Orlando M. Gutiérrez, M.D., M.MSc., Chair, Medical Affairs
Dr. Orlando Gutiérrez serves on the American Kidney Fund Board of Trustees as Chair of the Medical Affairs and Clinical Scientist in Nephrology Committees. He also serves on the Health Insurance Premium Program (HIPP) and Executive Committees, and as Chair of the Medical Advisory Committee.
Dr. Gutiérrez received his medical degree from the University of Toledo College of Medicine in 2002. He completed internship and residency training at Massachusetts General Hospital in Boston from 2002 to 2005, and a clinical and research fellowship in nephrology from the Brigham and Women’s Hospital/Massachusetts General Hospital Joint Nephrology Training Program in 2008. With the support of an American Kidney Fund Clinical Scientist in Nephrology fellowship award, he completed a Master of Medical Science degree in human clinical investigation from Harvard Medical School during his fellowship, graduating as valedictorian of his class.
Dr. Gutiérrez joined the faculty of the Division of Nephrology and Hypertension at the University of Miami Miller School of Medicine as an assistant professor of medicine in 2008. He was then recruited to the University of Alabama (UAB) at Birmingham in 2011, where he is an associate professor of medicine in the School of Medicine and Epidemiology in the School of Public Health. In addition, he serves as the section head for outcomes and epidemiology research in the Division of Nephrology at UAB.

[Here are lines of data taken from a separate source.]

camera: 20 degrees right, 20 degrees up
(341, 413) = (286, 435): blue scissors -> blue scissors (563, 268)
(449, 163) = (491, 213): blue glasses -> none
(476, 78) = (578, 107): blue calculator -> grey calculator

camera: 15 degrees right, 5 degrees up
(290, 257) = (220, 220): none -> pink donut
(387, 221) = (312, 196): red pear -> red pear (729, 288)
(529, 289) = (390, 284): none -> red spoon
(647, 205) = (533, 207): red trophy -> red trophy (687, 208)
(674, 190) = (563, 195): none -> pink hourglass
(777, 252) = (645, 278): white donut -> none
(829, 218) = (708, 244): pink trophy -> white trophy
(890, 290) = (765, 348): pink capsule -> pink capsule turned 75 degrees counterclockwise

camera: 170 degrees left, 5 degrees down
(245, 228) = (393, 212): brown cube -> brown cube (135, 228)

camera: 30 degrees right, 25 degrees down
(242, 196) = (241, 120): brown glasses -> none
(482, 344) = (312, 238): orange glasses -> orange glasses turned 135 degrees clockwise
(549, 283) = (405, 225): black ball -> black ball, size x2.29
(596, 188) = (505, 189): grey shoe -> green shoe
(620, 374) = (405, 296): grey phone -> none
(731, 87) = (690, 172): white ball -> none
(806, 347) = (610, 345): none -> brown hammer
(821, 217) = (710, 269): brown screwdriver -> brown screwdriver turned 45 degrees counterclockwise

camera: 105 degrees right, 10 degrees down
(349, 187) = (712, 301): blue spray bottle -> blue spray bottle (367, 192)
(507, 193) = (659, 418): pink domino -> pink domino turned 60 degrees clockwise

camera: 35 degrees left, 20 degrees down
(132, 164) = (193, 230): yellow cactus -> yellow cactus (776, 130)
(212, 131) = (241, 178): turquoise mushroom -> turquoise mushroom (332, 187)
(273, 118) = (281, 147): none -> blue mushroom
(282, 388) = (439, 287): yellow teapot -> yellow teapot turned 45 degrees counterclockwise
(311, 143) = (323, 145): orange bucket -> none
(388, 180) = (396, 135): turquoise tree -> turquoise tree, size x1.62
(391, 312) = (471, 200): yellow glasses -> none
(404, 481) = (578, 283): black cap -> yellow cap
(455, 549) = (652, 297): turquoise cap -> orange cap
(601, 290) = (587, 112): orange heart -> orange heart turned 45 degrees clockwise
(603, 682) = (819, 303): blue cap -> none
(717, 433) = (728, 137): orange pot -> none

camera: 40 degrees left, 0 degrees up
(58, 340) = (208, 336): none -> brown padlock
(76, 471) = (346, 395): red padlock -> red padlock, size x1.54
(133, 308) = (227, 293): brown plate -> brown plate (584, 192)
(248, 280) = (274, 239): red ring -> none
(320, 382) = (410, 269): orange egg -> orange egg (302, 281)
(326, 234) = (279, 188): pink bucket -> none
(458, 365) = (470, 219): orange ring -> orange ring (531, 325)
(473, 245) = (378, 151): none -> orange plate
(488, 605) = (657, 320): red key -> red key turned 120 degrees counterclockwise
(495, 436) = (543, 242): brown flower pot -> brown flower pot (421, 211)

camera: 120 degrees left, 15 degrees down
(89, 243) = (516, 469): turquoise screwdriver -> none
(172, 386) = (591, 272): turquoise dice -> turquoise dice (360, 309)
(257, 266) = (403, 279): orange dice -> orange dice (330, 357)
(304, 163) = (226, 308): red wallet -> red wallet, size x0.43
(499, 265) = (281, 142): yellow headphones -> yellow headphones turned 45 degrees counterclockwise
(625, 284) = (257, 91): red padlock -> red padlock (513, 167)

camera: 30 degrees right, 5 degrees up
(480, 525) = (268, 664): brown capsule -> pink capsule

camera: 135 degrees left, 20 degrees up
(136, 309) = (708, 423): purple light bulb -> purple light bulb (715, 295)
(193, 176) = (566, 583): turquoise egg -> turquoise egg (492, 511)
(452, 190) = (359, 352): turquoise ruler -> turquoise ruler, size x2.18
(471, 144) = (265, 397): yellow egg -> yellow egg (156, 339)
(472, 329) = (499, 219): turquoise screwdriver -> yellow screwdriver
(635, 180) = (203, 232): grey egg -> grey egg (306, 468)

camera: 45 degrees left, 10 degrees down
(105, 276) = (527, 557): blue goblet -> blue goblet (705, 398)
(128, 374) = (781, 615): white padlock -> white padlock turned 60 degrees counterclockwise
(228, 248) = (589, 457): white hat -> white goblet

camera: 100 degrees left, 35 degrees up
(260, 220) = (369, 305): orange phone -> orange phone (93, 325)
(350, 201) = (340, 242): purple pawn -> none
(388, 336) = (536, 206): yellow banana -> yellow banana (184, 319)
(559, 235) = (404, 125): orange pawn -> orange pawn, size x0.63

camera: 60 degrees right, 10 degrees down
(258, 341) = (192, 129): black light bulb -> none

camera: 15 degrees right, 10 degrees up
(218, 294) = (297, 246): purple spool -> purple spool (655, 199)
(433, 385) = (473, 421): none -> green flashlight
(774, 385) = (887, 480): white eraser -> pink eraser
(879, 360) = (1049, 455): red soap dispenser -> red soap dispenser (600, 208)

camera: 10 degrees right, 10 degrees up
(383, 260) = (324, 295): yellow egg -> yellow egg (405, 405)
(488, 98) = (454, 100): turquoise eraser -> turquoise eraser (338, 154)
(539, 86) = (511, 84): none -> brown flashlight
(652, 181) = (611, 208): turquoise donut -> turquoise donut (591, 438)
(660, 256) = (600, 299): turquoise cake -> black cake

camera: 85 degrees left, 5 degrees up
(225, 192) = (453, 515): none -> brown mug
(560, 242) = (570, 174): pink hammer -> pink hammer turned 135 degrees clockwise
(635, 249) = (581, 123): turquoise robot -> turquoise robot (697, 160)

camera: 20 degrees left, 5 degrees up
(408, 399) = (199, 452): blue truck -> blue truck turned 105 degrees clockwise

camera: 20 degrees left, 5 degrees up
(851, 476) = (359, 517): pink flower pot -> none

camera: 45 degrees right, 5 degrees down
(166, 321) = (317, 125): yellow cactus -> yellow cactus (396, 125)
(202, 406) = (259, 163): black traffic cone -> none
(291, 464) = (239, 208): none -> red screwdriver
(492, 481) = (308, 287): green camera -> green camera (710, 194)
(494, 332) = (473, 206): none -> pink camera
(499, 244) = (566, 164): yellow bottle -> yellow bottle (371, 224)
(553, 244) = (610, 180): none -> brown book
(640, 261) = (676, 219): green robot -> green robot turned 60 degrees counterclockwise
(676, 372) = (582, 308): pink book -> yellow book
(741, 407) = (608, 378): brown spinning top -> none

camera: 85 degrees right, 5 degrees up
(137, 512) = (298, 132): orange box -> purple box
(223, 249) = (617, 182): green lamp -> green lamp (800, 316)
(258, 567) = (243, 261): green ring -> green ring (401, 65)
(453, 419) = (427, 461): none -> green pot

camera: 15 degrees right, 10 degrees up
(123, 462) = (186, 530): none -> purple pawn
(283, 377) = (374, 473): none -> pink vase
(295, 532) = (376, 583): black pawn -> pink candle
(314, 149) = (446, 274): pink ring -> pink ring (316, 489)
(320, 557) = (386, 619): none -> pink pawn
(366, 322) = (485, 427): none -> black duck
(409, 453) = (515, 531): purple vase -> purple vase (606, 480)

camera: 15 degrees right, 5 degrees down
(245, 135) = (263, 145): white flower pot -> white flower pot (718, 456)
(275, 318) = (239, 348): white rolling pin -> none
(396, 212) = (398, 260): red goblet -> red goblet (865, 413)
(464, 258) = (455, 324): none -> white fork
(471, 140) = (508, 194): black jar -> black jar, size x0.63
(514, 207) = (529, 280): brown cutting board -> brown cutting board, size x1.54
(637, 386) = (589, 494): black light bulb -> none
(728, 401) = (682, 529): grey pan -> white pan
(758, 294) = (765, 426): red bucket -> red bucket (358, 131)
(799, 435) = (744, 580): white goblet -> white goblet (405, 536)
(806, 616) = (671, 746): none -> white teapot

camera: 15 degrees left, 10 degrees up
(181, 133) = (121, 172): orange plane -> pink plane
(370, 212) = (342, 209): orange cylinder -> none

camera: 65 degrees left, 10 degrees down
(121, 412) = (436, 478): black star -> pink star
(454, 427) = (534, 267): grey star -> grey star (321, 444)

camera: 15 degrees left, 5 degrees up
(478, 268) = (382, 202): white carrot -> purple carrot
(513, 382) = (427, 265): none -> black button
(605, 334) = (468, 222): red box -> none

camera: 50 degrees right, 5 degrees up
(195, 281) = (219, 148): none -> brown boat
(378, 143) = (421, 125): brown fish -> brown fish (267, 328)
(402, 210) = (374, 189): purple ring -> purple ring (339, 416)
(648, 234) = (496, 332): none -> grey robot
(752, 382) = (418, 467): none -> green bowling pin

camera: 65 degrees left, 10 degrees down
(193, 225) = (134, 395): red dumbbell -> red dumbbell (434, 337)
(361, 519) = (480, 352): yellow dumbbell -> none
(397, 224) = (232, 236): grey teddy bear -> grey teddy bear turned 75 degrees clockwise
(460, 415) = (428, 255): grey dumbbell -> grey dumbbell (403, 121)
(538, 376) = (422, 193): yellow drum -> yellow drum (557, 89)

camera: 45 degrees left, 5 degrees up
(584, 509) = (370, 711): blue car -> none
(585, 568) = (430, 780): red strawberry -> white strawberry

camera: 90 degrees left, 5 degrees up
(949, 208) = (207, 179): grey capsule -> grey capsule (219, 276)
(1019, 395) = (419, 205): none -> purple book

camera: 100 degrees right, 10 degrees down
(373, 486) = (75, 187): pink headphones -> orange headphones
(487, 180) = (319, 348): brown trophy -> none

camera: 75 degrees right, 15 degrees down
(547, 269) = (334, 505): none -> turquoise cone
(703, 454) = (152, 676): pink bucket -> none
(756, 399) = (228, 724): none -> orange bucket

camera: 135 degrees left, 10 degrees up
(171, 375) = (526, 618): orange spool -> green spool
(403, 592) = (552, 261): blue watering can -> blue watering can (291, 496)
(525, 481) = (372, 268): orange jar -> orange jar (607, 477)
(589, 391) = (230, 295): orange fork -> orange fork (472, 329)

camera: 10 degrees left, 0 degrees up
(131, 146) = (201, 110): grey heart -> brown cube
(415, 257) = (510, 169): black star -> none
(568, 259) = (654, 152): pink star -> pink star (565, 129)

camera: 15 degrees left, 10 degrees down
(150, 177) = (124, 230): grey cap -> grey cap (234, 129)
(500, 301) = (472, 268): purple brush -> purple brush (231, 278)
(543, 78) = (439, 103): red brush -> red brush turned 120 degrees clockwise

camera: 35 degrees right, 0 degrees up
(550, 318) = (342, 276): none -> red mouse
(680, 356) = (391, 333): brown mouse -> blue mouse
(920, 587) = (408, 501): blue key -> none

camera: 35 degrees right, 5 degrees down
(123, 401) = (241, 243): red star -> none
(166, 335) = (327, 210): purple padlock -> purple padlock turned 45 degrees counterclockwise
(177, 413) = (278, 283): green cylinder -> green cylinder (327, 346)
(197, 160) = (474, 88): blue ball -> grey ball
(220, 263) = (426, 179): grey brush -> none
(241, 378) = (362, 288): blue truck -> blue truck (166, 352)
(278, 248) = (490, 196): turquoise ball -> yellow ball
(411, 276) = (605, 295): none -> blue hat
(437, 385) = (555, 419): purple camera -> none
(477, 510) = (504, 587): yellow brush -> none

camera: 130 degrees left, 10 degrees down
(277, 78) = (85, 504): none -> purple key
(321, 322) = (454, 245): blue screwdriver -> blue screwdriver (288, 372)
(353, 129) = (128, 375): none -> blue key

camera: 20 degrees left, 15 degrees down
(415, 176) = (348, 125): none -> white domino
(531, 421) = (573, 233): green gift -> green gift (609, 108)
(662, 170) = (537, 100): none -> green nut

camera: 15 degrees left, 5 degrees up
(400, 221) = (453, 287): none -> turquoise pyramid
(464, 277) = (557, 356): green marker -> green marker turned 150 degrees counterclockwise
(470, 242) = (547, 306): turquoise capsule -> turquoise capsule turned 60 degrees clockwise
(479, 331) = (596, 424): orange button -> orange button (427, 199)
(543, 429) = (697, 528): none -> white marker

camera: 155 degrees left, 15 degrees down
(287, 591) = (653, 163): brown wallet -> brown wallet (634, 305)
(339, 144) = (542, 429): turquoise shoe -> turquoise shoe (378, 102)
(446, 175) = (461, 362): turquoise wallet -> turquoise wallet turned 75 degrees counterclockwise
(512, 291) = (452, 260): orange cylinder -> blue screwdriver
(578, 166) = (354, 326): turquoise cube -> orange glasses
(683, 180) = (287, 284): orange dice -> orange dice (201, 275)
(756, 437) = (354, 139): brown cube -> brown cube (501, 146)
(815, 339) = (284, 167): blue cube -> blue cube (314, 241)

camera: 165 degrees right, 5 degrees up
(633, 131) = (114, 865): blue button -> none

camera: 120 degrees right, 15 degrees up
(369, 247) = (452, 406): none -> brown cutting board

Dr. Gutiérrez’s research is focused on understanding pathophysiological mechanisms underlying disorders of phosphorus and vitamin D metabolism in health and in individuals with kidney disease. He has a special interest in delineating environmental and/or behavioral factors that may modulate these associations, particularly those related to poverty and nutrition. His research has been published in high-impact journals such as the New England Journal of Medicine and Circulation, and he has been an invited speaker in numerous national and international conferences. He is currently supported by a grant from the NIH and American Heart Association.